Bien que l’oéa ait servi les intérêts des États-Unis durant la guerre froide dans leur lutte contre le communisme, et ce, en violation de plusieurs des principes de la charte de l’Organisation, la conclusion générale qui émane de l’ouvrage est que depuis la fin de la guerre froide et le retour de la démocratie en Amérique latine, l’oéa joue un rôle important dans la promotion et la préservation de la démocratie dans l’hémisphère. Toutefois, nous pouvons nous demander quel rôle peuvent jouer d’autres acteurs internationaux de la région, tels l’aléna et le Mercosur, pour favoriser la consolidation de la démocratie. Ainsi, comment expliquer l’« ouverture protégée » du Mexique, grand défenseur du principe de non-intervention, à l’égard des activités de la Commission interaméricaine des droits humains (cidh) à partir de 1994 sur son propre territoire ? Cela s’explique-t-il, comme l’avance Covarrubias Velasco dans le chapitre 3, du fait que la cidh fait partie intégrante d’une organisation internationale gouvernementale à laquelle s’est associé volontairement le Mexique ou, faut-il plutôt y voir une incidence de l’adhésion de ce dernier à l’aléna ? Dans la même veine, bien que l’oéa ait joué un rôle important afin d’éviter une rupture de l’ordre constitutionnel au Paraguay en 1996, comme le rapportent à la fois Burrell et Shifter (chap. 2) et Mora (chap. 11), il faut rappeler le rôle de premier plan qu’à joué le Mercosur afin de mettre fin à la tentative de coup d’État.
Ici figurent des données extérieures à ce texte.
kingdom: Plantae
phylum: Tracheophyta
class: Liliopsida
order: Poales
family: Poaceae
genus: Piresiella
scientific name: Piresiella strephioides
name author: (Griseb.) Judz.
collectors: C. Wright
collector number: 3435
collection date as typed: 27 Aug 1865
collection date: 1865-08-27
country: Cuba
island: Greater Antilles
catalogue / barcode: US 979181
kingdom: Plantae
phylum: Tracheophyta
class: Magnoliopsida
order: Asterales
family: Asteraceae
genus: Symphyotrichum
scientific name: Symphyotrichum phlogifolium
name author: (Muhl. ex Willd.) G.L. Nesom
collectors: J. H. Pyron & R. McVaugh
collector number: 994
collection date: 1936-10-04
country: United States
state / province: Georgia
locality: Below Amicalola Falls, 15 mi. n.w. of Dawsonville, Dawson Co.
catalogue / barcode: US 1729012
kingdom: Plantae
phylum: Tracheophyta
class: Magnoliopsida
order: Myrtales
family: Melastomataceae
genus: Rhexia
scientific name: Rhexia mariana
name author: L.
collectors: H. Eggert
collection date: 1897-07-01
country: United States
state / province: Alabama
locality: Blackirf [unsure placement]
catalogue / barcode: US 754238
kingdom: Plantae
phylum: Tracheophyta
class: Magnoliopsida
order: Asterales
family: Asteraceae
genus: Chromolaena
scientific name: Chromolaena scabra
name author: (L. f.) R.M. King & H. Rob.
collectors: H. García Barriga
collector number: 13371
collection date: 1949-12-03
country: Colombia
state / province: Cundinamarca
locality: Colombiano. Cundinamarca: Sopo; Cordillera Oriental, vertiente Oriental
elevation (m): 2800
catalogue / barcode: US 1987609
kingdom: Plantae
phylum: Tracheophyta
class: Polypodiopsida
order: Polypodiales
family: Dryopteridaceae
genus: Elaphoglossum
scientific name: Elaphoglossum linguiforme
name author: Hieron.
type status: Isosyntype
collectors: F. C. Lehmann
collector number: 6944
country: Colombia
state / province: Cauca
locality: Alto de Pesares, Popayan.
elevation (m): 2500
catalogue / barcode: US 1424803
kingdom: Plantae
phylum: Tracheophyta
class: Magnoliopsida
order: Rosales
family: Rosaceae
Des recherches en ce sens méritent d’être poursuivies.
Également, devant l’incidence négative, dont font part Pardo et Tickner (chap. 13), de la lutte antidrogue que mènent les États-Unis sur la consolidation de la démocratie et, plus récemment, devant les agissements du gouvernement américain à l’égard le coup d’État avorté en avril 2002 au Vénézuela contre Hugo Chavez, nous pouvons nous demander si la démocratie est véritablement au sommet des valeurs défendues par le système interaméricain, ou du moins de son principal acteur.
Cela étant dit, les articles de l’ouvrage, qui s’adressent à tous ceux et celles s’intéressant à l’évolution du système interaméricain et aux mesures multilatérales adoptées pour défendre la démocratie dans l’hémisphère, sont bien écrits, bien documentés et pertinents.